David Badia Fenerbahçe’de!
Ali Kiremitçioğlu dostum, Barcelona kulübünün resmi temsilcisi. İstanbul’da Barcelona adına altyapı çalışmalarını düzenliyor. 600 ücretli öğrencinin yanı sıra 100 yetenekli öğrenci de ücretsiz (burslu) olarak futbol öğreniyor.
Barcelona, dünyada 7 merkezde yapılan bu çalışmalara haftalık antrenman programları gönderiyor... Bir İspanyol antrenörün yönetiminde hem antrenörler hem de oyuncular eğitiliyor. Genç altyapı antrenörleri de yeni kulüplere uçuyor.
...Ve Barcelona-İstanbul’dan son haber: Okulun Başantrenörü David Badia ve üç futbolcu Fenerbahçe’ye transfer edildi. Yeni antrenör Albert de işbaşı yaptı.
Bravo Ali Kiremitçioğlu. Tuttuğun yol çok doğru!
Kim kimi anlayacak?
Uğur Meleke, teknolojiye, sosyal medyaya, internete araştırıcı kimliğiyle yaklaşan, bu gelişmelerden sosyolojik sonuçlar da çıkaran bir spor yorumcusu...

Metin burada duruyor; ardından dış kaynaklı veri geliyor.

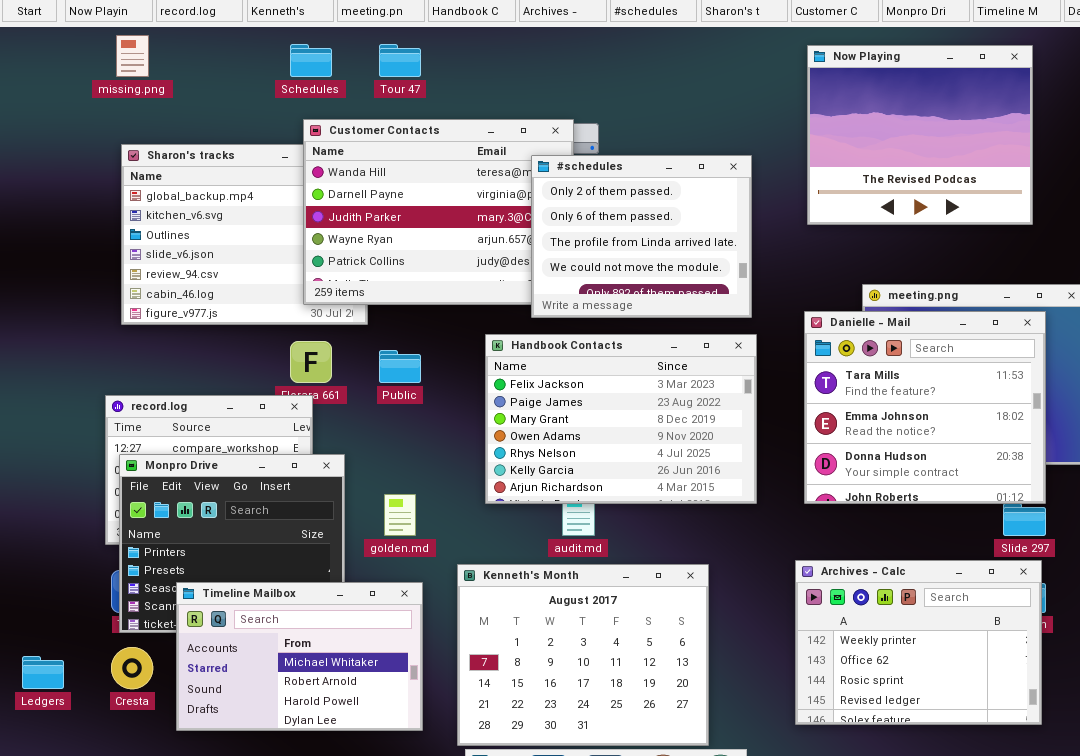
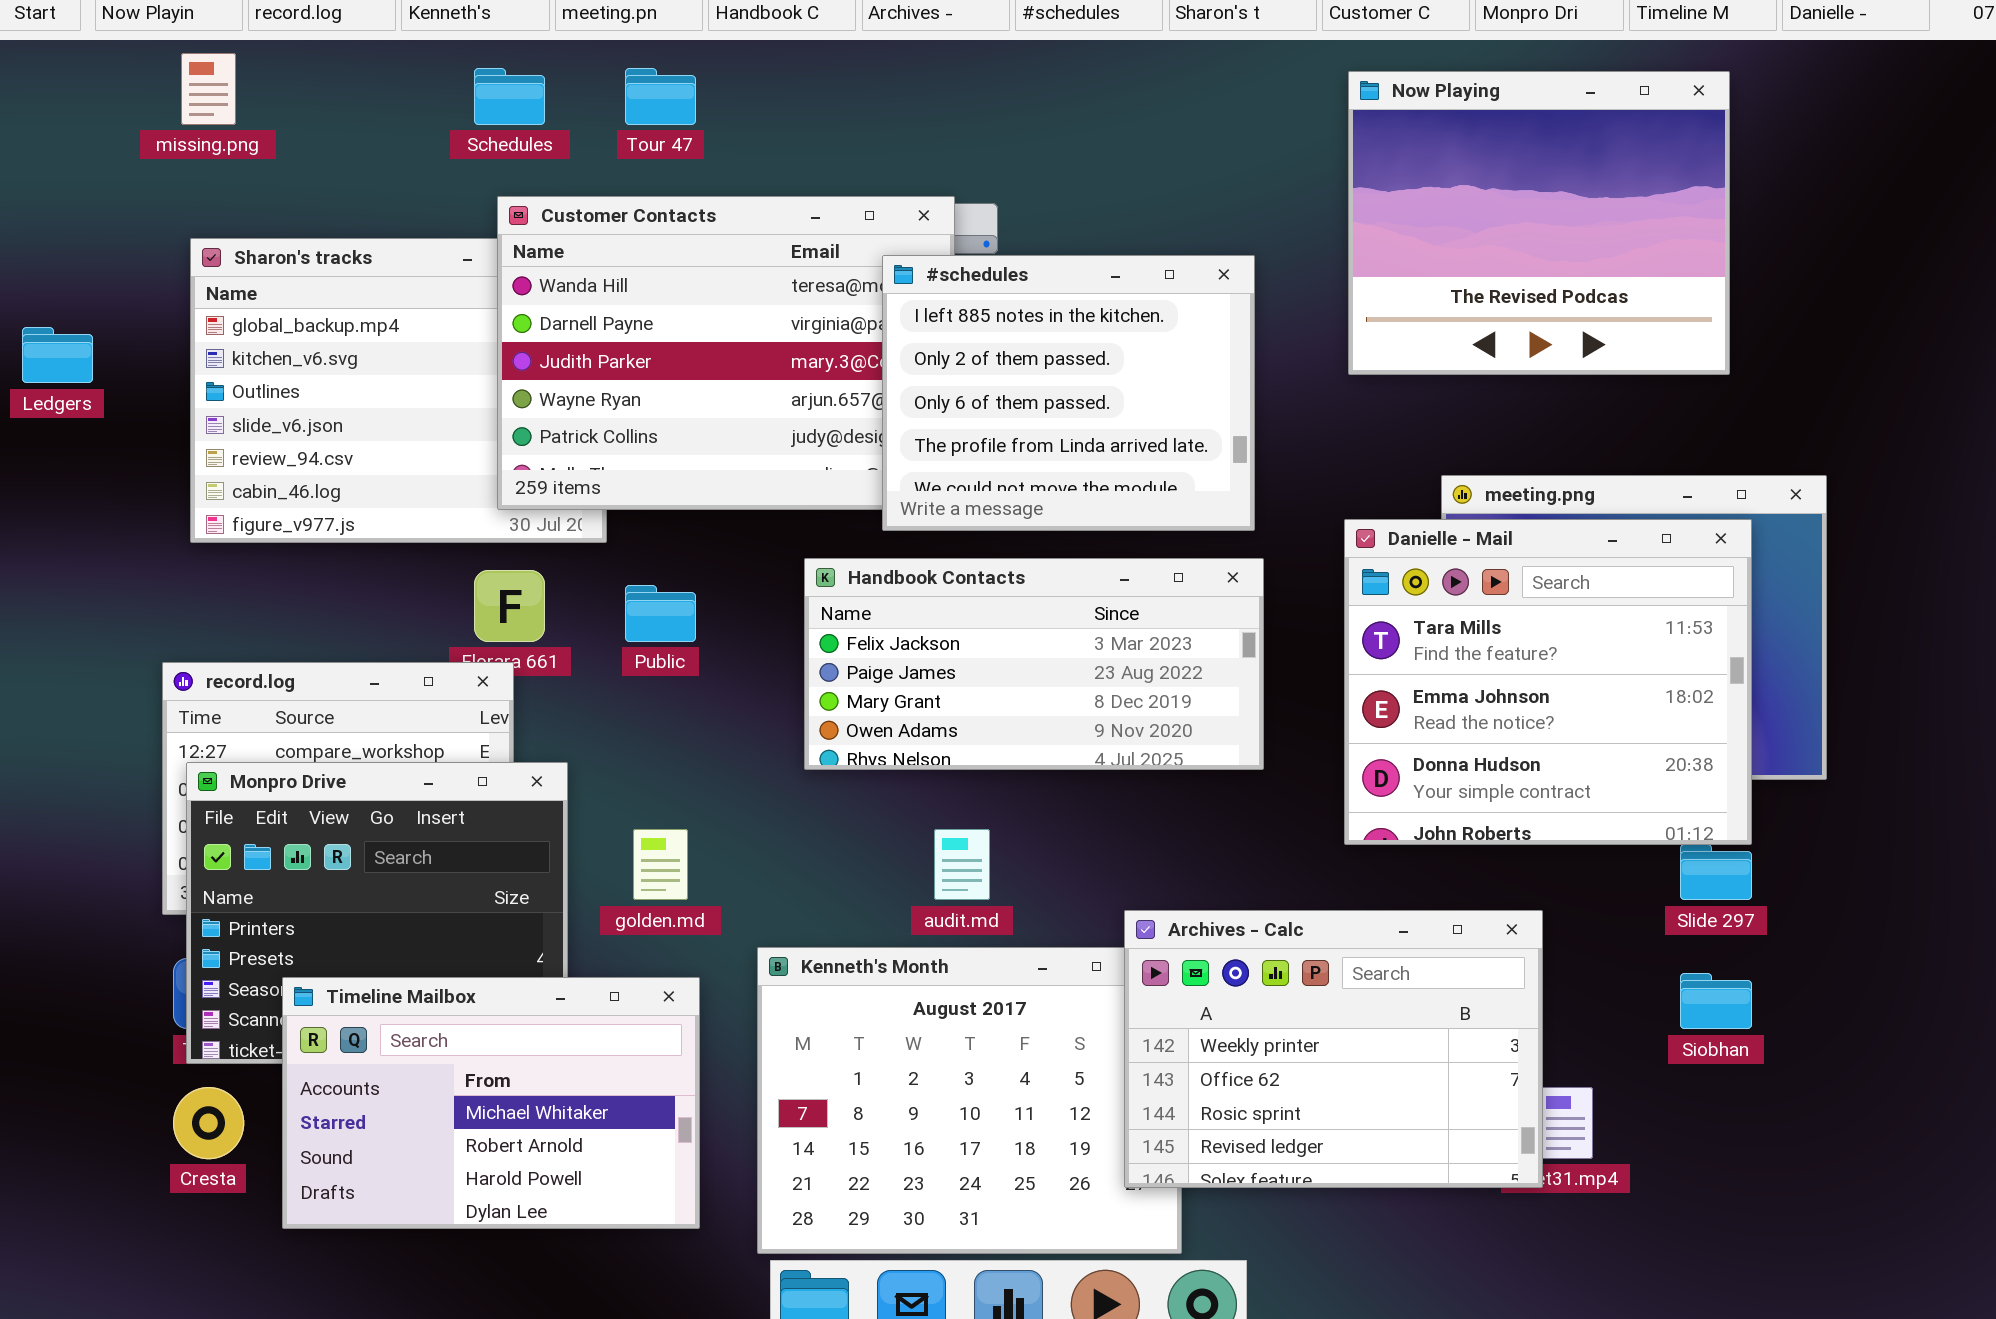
#schedules: [531,155,752,318] -> [882,255,1255,531], scrolled up 1 row
Handbook Contacts: [485,334,757,504] -> [804,558,1264,770], resized
Archives - Calc: [795,560,1042,725] -> [1124,910,1543,1188], moved
Ledgers: [22,656,64,689] -> [22,327,93,383], moved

Çok değerli bulguları, görüşleri ve analizleri var. Dünkü Hürriyet’te yayınlanan yazısı ve iddiası tartışmalı. 1950 - 60 kuşağı antrenörlerin genç futbolcuları anlayamadığını, buna karşılık 1970’den sonra doğan genç antrenörlerin daha iyi iletişim kurduğunu ileri sürüyor. Üstü örtülü bir ifadeyle birinci gruptaki Mourinho ve akranlarının işi bırakmasından ve Pogba’nın Manchester United’da Solskjaer’in elinde yeniden parlamasından hareketle bizde de genç antrenörlerin işbaşına gelmesi gerektiğini öne sürüyor. Bu durumda Fatih Terim, Şenol Güneş, Mustafa Denizli gibi şampiyonluklar kazanmış hocalar ne yapacak? Bırakıp gitsinler mi? Yoksa bize de mi bir mesajı var : Bırakmamızı mı istiyorlar? Tam da Cem Dizdar’ın dediği gibi : Bugünkü interneti, bilgisayarı, cep telefonunu bulup üstün sosyal medya kahramanlarının doğmasına yol açanlar da artık “eski” diye tabir edilen bizim kuşaktan. Onlar ne olacak?
Her neyse “teknososyoloji” diye bir bilim alanı var. O alanı dikkatle izleyelim, acele etmeyelim!
Spor Kulüpleri Yasası
Spor dünyamızdan tecrübeli bir dostumuz aradı:
“Gider bakarsanız, araştırıp sorarsanız, Spor Kulüpleri Yasası TBMM’ye gitmeye hazır, orada kabul edilirse, evet, 48 saatte yürürlüğe girer amma...”
“..O yasa taslağında hem Prof. Dr. Mehmet Helvacı, hem de uzman denetleyici, hukuk adamı ve ekonomist Hüsnü Güreli’nin emekleri, katkıları var. En önemlisi, başkan ve yöneticilere çalışma dönemindeki borçlardan kişisel olarak sorumlu sorumluluk yükleyen maddeler de var. O nedenle bu yasa bekler, engellenir, çıkmaz!”
Yasa çıkmadan yapılandırma da olmaaaz!